The largest field of applied psychology, clinical psychology diagnoses mental distress and helps psychologically disturbed people find a more balanced way of living. Clinical psychology has, of course, affinities to psychiatry. Much of the therapy of clinical psychologists is carried out in person-to-person meetings, but, increasingly over the years, clinical psychologists have worked with larger groups, from two-person groups such as spouses or parent and child to a dozen or more residents of an institution.

METHODS PSYCHOLOGISTS USE

Just as the research and practical interests of psychologists are diverse, so are their methods. Some applied procedures--tests or therapy methods--have been mentioned earlier. The present section will focus on research methods.

Random-Assignment Experiment

The surest and most reliable way to find out the sources of behavior is to conduct an experiment. Two (or more) groups of subjects are selected randomly, so that there is no bias in their selection, and then each group is given a different experience. For example, one group of young sparrows is raised with adult sparrows, a second group with adult wrens. In this way one may learn something about transmission of species-specific birdsong. The random-assignment experiment permits strong inferences from its results. Its use is limited, however, by the fact that some important human behavior cannot be subjected to experimental study.

Contrasting Natural Groups

Since the mid-19th century a major method of psychological investigation has been to observe naturally occurring groups that differ in some important way.
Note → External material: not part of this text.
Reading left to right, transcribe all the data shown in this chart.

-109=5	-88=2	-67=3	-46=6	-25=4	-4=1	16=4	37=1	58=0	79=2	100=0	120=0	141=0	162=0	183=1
Often the comparison of natural groups is made more informative by giving the groups a planned common experience. Psychologists now know, for example, that mentally retarded children in institutions will not work as hard on their own in a laboratory task as mentally retarded children (with the same test scores) raised at home.
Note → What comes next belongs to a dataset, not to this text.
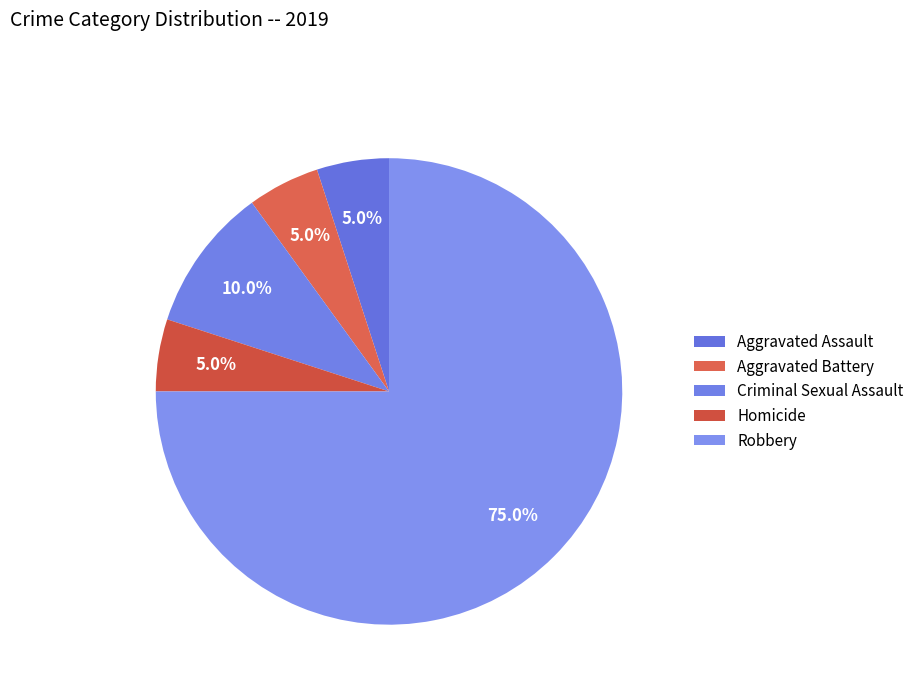

The Homicide slice represents 1% of the pie. True or false?

False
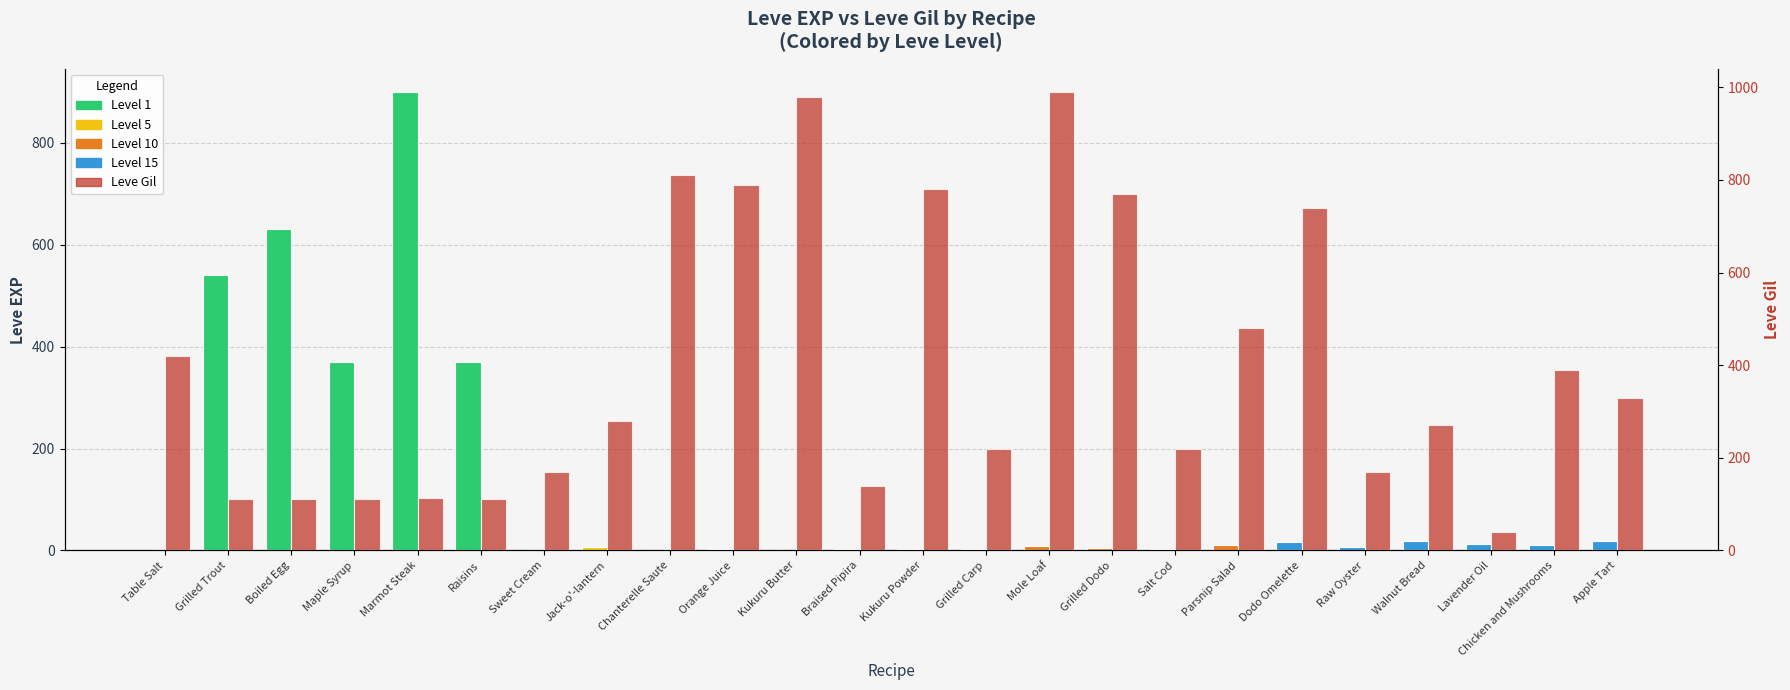

Reading right to left, extract all data points from this chart.

Leve EXP: Apple Tart=18	Chicken and Mushrooms=11	Lavender Oil=13	Walnut Bread=19	Raw Oyster=7	Dodo Omelette=17	Parsnip Salad=10	Salt Cod=3	Grilled Dodo=4	Mole Loaf=9	Grilled Carp=3	Kukuru Powder=3	Braised Pipira=3	Kukuru Butter=1	Orange Juice=2	Chanterelle Saute=1	Jack-o'-lantern=6	Sweet Cream=1	Raisins=370	Marmot Steak=900	Maple Syrup=370	Boiled Egg=630	Grilled Trout=540	Table Salt=1
Leve Gil: Apple Tart=330	Chicken and Mushrooms=390	Lavender Oil=40	Walnut Bread=270	Raw Oyster=170	Dodo Omelette=740	Parsnip Salad=480	Salt Cod=220	Grilled Dodo=770	Mole Loaf=990	Grilled Carp=220	Kukuru Powder=780	Braised Pipira=140	Kukuru Butter=980	Orange Juice=790	Chanterelle Saute=810	Jack-o'-lantern=280	Sweet Cream=170	Raisins=112	Marmot Steak=113	Maple Syrup=112	Boiled Egg=112	Grilled Trout=112	Table Salt=420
A problem persists in comparing natural groups: the differences observed between groups may be related to the defining characteristic (such as IQ), but they may also be related to some other correlated factor that defines the groups. Some psychologists feel that serious misinformation has been written about racial differences in behavior because inadequate attention was sometimes given to factors other than ancestry--such as education or economic status--that separates minority groups in modern society.

Field Observation

Some animal and human action can be studied in its ordinary everyday setting. A famous group of European ethologists including Konrad LORENZ made many discoveries about the mating, parental, and fighting behavior of birds and small mammals. A number of studies have monitored a small group of children over the first years of their lives (a few for 40 years or longer) in order to understand the development of personality, intelligence-test performance, or other aspects of individual difference. Such longitudinal studies of development combine field observations in hospital, home, and school with laboratory tasks and with intricate batteries of tests.

The Case Study

Less widely used in research than either the experiment, comparison study, or field observation, the case study has been a significant source of new ideas for psychologists. A case study is the intensive study of a single person or of a few persons; it has been most influential in three fields of psychology--abnormal psychology, cognitive development, and language.
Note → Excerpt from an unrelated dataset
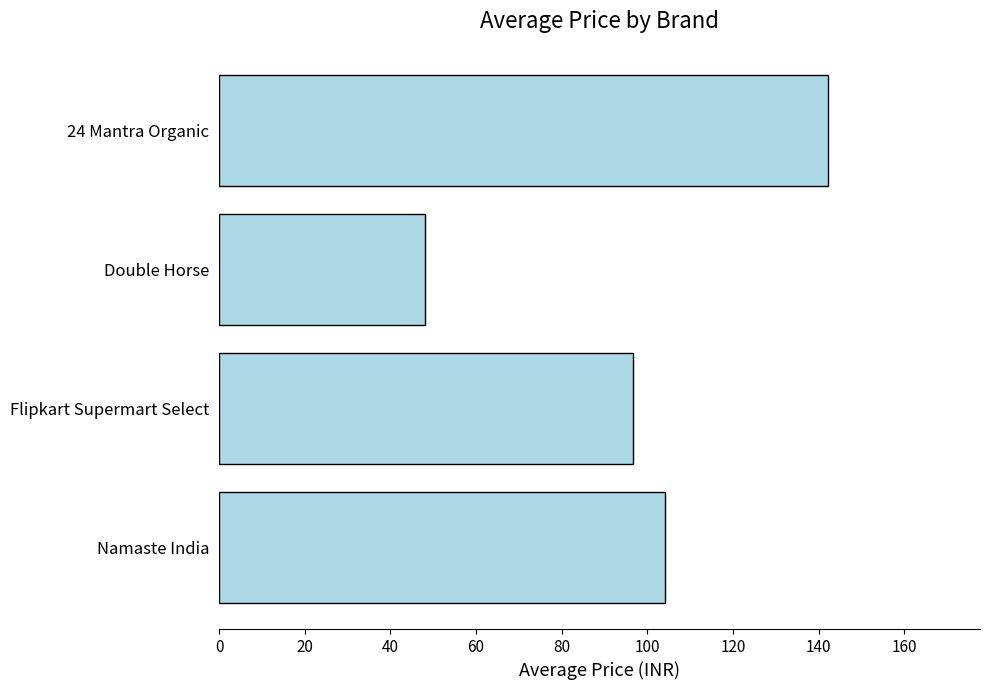

Reading bottom to top, what are all the values shown in this chart?

104.0	96.6	48.0	142.1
Sigmund FREUD's reconstructions of life histories stand as models for the application of the case study to abnormal psychology: he built an explanation of his patient's disorders from interviews, free association, and the analysis of dreams. Jean PIAGET has used the case study in a different, but equally productive, way: he studied his three children over the first three years of their lives to outline the course of early cognitive development. In language studies the case study has always been important. Case studies are, however, limited in their generality. Who can say for sure in what ways the person under study is typical or eccentric? Nevertheless, case studies remain a basic first step in psychologists' exploration of the human mind.